**Texto:**
Ele contou que estava indo para o banheiro quando encontrou o rapper. Eles começaram a conversar, e depois foram para outra área mais reservada. Foi então que Combs disse que o adolescente tinha a “aparência” certa, e que ele poderia transformar qualquer pessoa em uma estrela, afirma o processo.
Na sequência, a situação tomou um rumo inesperado. Combs ordenou abruptamente que o então adolescente, abaixasse as calças para que pudesse examiná-lo e tocá-lo, alega a ação judicial.
Ainda de acordo com o processo, Combs disse que era “um rito de passagem”, e “o caminho para se tornar uma estrela”. O documento também alega que ele disse que era uma forma de provar seu valor, perguntando ao adolescente: “Você não quer entrar no mercado?”
Pelo menos dois outros processos se concentram nas festas.
A ex-estrela de filmes adultos Adria English afirmou que foi “aliciada para tráfico sexual ao longo do tempo”, depois de trabalhar em vários eventos da “Festa do Branco”, onde alega que o álcool estava misturado com drogas.

**Material fornecido:**
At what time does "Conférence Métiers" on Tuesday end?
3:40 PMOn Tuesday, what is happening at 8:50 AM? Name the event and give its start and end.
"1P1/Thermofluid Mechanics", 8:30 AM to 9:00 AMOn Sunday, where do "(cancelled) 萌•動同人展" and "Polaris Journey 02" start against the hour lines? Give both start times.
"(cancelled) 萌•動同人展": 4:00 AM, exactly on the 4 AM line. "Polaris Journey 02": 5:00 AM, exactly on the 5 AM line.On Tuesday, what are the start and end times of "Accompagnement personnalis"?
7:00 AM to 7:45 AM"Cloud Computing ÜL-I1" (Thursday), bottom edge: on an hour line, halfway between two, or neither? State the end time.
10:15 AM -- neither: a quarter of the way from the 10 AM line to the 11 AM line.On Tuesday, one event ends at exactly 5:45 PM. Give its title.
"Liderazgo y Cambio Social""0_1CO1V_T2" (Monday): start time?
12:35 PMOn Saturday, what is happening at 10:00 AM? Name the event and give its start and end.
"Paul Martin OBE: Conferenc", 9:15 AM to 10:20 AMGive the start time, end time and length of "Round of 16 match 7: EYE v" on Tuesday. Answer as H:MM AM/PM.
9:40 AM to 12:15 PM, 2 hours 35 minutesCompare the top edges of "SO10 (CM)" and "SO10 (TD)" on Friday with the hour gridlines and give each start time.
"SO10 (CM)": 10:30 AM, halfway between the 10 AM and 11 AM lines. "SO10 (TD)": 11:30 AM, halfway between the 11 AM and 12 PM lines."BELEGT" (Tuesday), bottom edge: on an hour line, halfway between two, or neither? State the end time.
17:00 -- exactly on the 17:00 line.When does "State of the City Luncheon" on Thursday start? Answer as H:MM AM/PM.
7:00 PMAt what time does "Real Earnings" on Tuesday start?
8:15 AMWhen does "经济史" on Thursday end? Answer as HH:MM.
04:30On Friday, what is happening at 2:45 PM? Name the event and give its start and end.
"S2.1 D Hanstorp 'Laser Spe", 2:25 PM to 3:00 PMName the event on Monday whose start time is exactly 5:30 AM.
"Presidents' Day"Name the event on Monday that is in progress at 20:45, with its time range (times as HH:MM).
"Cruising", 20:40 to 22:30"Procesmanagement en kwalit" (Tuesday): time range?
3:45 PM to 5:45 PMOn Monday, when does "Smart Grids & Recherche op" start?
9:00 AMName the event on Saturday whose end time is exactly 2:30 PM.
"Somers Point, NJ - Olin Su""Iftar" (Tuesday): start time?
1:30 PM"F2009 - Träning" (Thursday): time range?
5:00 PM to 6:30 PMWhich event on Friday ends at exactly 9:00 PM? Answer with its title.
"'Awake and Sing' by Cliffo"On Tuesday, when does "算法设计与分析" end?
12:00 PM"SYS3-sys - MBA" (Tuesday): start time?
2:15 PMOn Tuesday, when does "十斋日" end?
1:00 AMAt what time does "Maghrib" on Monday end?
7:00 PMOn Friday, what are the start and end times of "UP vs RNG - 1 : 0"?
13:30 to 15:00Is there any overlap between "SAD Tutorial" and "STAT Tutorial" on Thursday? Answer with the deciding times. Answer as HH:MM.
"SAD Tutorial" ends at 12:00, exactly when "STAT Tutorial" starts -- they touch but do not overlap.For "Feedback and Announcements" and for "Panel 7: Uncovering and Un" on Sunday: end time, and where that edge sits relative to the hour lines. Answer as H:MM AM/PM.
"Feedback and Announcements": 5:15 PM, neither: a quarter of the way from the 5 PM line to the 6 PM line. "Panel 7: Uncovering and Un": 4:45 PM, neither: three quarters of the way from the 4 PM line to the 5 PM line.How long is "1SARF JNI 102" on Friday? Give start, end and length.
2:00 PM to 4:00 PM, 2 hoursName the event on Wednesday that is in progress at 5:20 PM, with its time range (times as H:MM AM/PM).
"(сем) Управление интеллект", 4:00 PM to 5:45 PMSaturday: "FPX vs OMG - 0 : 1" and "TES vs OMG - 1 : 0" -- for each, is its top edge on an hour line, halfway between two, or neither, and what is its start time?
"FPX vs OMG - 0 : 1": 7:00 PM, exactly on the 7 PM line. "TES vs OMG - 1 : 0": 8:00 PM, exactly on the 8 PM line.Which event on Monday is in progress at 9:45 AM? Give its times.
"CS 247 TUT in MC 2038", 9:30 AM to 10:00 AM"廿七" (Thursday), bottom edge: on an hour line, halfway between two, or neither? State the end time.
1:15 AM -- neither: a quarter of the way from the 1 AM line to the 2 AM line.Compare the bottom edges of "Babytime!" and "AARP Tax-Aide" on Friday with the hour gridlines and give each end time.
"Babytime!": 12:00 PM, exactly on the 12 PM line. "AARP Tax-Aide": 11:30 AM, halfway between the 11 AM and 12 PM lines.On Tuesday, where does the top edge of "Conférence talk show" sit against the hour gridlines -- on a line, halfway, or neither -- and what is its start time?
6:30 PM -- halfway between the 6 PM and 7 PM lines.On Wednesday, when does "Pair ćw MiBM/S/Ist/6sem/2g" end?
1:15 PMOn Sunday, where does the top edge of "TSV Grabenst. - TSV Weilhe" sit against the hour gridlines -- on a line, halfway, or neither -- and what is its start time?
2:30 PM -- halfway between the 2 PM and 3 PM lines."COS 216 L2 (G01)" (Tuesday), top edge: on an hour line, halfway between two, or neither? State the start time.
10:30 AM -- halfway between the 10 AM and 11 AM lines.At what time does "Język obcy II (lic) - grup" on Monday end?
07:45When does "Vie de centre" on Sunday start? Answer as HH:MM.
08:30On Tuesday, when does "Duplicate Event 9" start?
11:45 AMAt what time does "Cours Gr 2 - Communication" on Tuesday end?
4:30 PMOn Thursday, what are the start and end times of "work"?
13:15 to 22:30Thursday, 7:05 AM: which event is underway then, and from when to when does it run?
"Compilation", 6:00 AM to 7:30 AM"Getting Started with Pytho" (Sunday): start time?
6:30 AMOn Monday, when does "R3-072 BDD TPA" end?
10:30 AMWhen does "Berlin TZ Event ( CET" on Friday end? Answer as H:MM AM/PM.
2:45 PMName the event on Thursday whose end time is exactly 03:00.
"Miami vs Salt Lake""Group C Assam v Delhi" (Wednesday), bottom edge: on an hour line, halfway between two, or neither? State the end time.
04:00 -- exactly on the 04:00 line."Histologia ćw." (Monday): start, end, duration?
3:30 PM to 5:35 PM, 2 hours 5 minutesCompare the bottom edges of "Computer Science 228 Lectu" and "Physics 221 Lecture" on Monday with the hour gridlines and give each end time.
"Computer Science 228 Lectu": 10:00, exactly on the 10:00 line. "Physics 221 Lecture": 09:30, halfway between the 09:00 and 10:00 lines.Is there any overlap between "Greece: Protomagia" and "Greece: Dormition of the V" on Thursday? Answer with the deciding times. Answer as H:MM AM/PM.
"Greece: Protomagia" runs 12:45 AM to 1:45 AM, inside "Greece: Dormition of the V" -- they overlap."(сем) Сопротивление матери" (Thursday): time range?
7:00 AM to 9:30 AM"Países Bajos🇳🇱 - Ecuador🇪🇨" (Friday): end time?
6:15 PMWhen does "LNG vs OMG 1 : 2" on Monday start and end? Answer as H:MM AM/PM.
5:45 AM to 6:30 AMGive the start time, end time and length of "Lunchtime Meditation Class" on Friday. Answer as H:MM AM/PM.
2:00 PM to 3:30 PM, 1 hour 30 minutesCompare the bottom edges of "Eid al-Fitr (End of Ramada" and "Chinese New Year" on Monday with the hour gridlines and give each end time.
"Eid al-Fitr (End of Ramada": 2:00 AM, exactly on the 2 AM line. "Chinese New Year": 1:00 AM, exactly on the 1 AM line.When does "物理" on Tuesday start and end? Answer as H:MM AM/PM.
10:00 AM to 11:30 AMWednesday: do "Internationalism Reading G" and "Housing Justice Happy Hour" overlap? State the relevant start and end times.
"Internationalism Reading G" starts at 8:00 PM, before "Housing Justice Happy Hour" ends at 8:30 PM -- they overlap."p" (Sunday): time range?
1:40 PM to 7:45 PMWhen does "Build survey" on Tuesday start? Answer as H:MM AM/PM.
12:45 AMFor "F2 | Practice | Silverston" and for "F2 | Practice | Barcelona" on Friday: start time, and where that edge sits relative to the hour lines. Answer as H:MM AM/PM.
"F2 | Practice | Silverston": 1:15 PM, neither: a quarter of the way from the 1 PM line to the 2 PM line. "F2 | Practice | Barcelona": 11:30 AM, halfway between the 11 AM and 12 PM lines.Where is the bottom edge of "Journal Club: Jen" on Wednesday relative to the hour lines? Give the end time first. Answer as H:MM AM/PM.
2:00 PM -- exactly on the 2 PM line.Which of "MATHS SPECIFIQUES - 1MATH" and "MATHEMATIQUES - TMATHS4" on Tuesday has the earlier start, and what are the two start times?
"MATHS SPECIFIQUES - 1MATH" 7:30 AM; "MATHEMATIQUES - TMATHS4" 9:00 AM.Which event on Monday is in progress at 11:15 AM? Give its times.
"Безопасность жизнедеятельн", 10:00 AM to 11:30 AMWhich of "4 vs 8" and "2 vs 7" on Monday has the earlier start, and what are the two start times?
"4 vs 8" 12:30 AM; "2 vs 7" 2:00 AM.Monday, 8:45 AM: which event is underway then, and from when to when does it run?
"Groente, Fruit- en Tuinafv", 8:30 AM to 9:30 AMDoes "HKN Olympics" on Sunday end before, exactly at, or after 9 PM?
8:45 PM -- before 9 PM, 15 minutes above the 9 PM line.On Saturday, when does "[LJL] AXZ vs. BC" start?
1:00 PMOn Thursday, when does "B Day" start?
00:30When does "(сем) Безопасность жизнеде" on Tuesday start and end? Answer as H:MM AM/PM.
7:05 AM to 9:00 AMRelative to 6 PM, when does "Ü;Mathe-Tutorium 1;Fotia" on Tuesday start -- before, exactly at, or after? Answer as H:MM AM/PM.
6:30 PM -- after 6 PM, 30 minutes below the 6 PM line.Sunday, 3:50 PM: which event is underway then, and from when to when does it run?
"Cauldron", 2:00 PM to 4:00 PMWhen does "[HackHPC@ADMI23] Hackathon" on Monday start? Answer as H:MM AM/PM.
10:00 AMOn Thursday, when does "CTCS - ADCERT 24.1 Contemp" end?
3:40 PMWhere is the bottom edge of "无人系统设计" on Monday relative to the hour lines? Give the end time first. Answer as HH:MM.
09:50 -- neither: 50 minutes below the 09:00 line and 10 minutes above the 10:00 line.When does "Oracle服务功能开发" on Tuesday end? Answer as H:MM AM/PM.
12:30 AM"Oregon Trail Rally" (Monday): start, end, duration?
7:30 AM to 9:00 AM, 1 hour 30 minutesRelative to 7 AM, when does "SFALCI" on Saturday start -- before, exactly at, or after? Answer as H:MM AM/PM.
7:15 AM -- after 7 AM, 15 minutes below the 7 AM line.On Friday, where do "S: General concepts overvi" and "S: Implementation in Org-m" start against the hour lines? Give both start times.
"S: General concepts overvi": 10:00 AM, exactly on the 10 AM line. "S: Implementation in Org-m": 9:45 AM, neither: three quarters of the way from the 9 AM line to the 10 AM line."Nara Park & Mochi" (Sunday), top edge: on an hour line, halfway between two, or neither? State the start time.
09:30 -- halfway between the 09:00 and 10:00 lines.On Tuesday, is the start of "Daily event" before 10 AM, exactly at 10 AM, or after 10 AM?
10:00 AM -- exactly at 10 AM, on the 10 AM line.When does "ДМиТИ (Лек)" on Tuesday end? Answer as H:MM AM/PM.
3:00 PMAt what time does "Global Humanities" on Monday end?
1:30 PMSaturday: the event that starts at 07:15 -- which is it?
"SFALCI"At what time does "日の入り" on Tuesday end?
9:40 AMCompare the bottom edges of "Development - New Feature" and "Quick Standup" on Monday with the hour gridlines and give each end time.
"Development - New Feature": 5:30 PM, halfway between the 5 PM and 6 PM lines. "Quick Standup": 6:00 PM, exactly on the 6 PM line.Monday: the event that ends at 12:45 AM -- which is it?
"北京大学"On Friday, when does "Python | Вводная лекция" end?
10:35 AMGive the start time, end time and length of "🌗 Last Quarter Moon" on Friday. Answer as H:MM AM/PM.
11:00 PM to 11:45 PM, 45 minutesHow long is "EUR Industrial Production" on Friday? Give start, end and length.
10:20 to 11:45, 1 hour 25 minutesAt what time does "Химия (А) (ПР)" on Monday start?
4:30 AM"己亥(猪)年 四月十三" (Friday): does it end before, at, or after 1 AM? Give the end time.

**Tarefas e exercícios:**
- A) Segundo o texto sobre os processos contra Combs, quantos outros processos, no mínimo, se concentram nas festas?
- B) Reproduza do texto, sem nenhuma alteração, o trecho que se inicia nas palavras "A ex-estrela de" e termina em "misturado com drogas.".

**Resoluções completas:**
- A) Pelo menos dois.

- B)
A ex-estrela de filmes adultos Adria English afirmou que foi “aliciada para tráfico sexual ao longo do tempo”, depois de trabalhar em vários eventos da “Festa do Branco”, onde alega que o álcool estava misturado com drogas.